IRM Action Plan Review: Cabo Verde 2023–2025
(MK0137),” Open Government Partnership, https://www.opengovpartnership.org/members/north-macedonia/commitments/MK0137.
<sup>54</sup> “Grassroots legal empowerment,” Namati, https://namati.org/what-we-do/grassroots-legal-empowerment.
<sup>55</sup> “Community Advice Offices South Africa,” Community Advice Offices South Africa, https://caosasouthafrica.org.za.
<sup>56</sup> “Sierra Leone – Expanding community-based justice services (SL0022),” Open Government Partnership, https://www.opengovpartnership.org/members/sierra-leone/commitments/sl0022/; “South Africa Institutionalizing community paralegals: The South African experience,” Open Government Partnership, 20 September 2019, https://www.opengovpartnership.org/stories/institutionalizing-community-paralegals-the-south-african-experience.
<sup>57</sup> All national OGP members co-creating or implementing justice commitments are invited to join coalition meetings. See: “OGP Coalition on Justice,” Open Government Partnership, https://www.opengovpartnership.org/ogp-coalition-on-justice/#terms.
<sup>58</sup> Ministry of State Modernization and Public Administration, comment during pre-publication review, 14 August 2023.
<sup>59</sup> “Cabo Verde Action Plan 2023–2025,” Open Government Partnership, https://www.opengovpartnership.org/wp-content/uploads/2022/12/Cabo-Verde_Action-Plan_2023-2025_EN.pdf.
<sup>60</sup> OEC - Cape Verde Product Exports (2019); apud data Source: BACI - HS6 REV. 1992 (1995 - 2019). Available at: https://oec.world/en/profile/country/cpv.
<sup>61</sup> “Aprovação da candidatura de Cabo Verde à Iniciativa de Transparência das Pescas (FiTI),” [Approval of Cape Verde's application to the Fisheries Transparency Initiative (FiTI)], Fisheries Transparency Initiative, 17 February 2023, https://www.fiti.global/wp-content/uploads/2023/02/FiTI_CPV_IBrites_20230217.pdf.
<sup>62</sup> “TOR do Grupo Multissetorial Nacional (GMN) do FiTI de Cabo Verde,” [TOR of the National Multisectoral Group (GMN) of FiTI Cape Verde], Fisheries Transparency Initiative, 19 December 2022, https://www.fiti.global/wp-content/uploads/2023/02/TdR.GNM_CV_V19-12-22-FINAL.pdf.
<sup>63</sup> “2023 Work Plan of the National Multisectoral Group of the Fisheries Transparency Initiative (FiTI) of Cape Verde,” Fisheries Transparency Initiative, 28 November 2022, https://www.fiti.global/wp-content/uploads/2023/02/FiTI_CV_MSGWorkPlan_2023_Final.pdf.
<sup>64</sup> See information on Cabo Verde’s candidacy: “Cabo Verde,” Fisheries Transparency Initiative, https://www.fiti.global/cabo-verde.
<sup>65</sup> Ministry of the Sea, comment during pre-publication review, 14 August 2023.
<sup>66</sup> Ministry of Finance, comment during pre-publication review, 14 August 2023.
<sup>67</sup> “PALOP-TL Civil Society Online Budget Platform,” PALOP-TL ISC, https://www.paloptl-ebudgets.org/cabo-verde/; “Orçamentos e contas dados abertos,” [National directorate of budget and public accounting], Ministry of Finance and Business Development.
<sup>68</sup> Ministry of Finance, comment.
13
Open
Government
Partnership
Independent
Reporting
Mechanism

+===+

§ **Your task**:
Going line by line through the data, tally each one that includes the string "justice", and answer with the tally only.

§ **Exercise answer**:
2